Двор Ураганов - стр. 32
Не изменилась? Определенно Прюданс, должно быть, в большей степени близорука, чем Франсуаза. Или, скорее всего, эмоции ослепляют ее. Что мне на руку.
– Только твои волосы стали действительно другими, – добавила она, рассматривая их. – Ты была блондинкой, как я. Но понимаю, страшная трагедия, что тебя постигла, изменила их.
Глаза Прюданс, поразительно похожие на глаза настоящей баронессы, увлажнились.
– Мне так стыдно, я жаловалась на тоску по родителям тебе, кто потерял своих при ужасных обстоятельствах.
– У тебя нет никаких причин ощущать стыд, Прюданс. И даже покинув дом, ты все равно мысленно связана с ним. Как только прибудем на острова, ты сможешь написать родителям и передать мои теплые чувства дядюшке Роберу и тетушке Анжелике в память о старых добрых временах.
Мы обнялись, обе испытав облегчение: Прюданс от того, что вновь обрела давно потерянную кузину, а я потому, что приручила эту незнакомку.
Первые дни в море я провела, привыкая к движению корабля. Присутствие неповоротливой Франсуазы принесло наконец пользу: каждый раз, когда я теряла равновесие, она подхватывала меня. Напичканная под одеждами железом, девушка при любых обстоятельствах устойчиво держалась на ногах, как на швартовых тумбах.
Я довольствовалась болтовней с Прюданс, избегая глубоких копаний в воспоминаниях, которых у меня, конечно, не было. Сыпала безделицами вроде сплетен Двора и последней дворцовой моды. После завтрака, обычно состоявшего из сухого печенья и творога, торопливо проглоченного в кубрике, я проводила немного времени с Поппи, наблюдая за неразговорчивыми матросами, иногда выкрикивающими экзотические для моего уха термины – шкафут[41], кабестан[42], фок, кливер[43]… стараясь их запомнить, потому что они очерчивали географию того мира, который вскоре станет моим: морского. Я начала носить распущенные волосы – при таком неистовом ветре невозможно было сохранить прическу. Высокий шиньон Поппи тоже слетел: непослушные локоны яростно хлопали девушку по плечам под лучами холодного солнца. Иногда я замечала фигуру Зашари, одиноко стоящую на юте – самой высокой точке судна на корме. Он упражнялся в фехтовании. Говорили, что оруженосец борется с невидимым врагом, и даже больше: с самим океаном. И никаких следов Рафаэля.
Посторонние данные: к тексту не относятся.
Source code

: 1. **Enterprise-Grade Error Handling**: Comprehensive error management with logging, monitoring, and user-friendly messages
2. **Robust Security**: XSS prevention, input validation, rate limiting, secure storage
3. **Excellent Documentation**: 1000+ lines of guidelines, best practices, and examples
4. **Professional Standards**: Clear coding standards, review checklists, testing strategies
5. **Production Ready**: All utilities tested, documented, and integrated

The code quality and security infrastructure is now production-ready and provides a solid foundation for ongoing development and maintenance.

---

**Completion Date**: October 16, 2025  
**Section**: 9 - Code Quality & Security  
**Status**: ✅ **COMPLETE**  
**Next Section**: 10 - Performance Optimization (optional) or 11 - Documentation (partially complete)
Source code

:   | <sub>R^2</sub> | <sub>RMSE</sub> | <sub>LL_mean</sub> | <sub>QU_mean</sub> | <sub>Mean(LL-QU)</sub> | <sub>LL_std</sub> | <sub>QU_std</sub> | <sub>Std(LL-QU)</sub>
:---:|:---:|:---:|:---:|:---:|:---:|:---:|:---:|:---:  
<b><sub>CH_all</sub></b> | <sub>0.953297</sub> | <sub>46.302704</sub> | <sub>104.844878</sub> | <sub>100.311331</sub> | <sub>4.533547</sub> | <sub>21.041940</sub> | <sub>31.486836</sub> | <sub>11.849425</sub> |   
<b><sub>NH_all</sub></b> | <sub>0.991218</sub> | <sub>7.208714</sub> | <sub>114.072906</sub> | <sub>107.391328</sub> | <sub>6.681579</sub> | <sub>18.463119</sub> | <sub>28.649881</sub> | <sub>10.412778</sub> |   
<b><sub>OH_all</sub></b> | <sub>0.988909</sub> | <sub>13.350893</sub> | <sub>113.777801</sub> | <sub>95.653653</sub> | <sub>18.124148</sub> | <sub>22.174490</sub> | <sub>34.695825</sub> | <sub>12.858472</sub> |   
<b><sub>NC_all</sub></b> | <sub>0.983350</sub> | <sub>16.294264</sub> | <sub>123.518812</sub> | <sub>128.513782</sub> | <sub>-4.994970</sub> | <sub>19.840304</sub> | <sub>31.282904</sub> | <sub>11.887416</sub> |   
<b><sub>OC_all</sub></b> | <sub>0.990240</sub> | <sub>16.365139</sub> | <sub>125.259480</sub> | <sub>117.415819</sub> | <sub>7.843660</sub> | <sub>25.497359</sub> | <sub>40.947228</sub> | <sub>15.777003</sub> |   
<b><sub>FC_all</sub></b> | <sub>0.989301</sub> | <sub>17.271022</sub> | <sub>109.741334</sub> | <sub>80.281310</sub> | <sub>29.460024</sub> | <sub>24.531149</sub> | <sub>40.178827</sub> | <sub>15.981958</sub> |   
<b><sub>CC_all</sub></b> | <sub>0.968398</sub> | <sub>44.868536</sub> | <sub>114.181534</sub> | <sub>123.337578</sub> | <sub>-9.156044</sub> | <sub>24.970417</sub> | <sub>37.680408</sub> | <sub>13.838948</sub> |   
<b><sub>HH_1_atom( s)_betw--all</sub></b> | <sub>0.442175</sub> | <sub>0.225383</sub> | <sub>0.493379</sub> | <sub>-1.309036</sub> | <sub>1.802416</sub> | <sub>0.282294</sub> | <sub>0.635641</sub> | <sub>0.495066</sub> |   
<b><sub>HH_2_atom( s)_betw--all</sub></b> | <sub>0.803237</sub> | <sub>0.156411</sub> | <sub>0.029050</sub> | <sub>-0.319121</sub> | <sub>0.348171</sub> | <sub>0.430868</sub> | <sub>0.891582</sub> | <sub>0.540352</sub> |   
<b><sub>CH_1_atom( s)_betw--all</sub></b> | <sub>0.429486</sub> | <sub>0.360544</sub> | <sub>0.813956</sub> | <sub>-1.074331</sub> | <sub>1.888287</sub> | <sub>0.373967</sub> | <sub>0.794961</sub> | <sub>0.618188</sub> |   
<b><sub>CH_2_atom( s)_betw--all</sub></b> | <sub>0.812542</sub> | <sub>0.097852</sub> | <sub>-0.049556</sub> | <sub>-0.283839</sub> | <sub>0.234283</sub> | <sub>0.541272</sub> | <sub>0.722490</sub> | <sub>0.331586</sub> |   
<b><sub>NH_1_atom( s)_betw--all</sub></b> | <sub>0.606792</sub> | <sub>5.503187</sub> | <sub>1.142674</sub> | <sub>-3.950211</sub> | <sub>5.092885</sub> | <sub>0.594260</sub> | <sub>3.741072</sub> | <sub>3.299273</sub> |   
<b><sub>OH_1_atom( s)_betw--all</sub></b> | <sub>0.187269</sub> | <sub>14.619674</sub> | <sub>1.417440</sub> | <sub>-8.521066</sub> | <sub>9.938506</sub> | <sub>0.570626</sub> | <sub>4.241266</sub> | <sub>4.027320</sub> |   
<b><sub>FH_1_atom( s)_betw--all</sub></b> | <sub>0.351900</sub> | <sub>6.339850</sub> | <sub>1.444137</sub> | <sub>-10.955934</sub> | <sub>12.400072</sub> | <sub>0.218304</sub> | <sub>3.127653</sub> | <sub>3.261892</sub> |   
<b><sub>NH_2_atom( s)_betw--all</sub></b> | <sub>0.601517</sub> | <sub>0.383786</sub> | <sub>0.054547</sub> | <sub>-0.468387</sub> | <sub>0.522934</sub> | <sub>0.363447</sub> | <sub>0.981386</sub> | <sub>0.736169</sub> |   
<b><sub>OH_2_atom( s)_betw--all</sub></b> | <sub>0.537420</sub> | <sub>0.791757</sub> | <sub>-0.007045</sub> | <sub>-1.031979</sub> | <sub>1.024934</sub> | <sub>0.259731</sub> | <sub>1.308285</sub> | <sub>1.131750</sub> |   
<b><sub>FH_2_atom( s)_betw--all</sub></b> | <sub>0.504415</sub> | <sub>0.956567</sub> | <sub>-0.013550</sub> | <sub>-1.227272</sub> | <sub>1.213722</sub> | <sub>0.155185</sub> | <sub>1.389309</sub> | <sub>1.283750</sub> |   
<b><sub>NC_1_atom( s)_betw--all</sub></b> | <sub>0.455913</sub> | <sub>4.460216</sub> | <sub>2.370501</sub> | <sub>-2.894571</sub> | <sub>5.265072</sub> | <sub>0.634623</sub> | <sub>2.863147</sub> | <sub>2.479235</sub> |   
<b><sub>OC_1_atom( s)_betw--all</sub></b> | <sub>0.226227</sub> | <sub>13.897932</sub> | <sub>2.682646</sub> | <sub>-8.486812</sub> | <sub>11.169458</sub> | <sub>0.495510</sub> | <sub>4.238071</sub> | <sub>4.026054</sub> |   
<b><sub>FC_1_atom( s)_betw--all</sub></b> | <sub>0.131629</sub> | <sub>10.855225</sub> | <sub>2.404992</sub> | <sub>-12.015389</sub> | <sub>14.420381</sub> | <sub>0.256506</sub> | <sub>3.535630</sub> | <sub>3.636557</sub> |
– Кажется, он успел взойти на борт в самый последний момент, – обмолвилась Поппи однажды.
Мы облокотились на леер[44] бака, рассматривая ледяные волны, на которых угасал день. Вглядываясь в горизонт, я почти забыла о молчаливом присутствии Франсуазы за спиной, в нескольких шагах от меня.
– Как и ты, Рафаэль вчера был не в духе, поэтому его не было за ужином, – заметила Поппи. – Она расхохоталась тем фирменным смехом, который принадлежал только ей. – Кажется, маленькому кабальеро куда уютнее на спине лошади, чем на палубе этой посудины.
Я не собиралась ей рассказывать о сцене на постоялом дворе «Отъезд», свидетелем которой нечаянно стала. Она была связана с тайной, которую узнала еще в прошлом году. Отношения Рафаэля де Монтесуэно и Сураджа де Джайпура попадали под двойной запрет. Во-первых, потому, что однополая связь отрицалась Гематическим Факультетом, зорко следящим за размножением человеческого поголовья. Во-вторых, потому, что Король гордился тем, что узаконивал браки своих оруженосцев. Вчерашняя встреча под покровом ночи больше напоминала любовное свидание.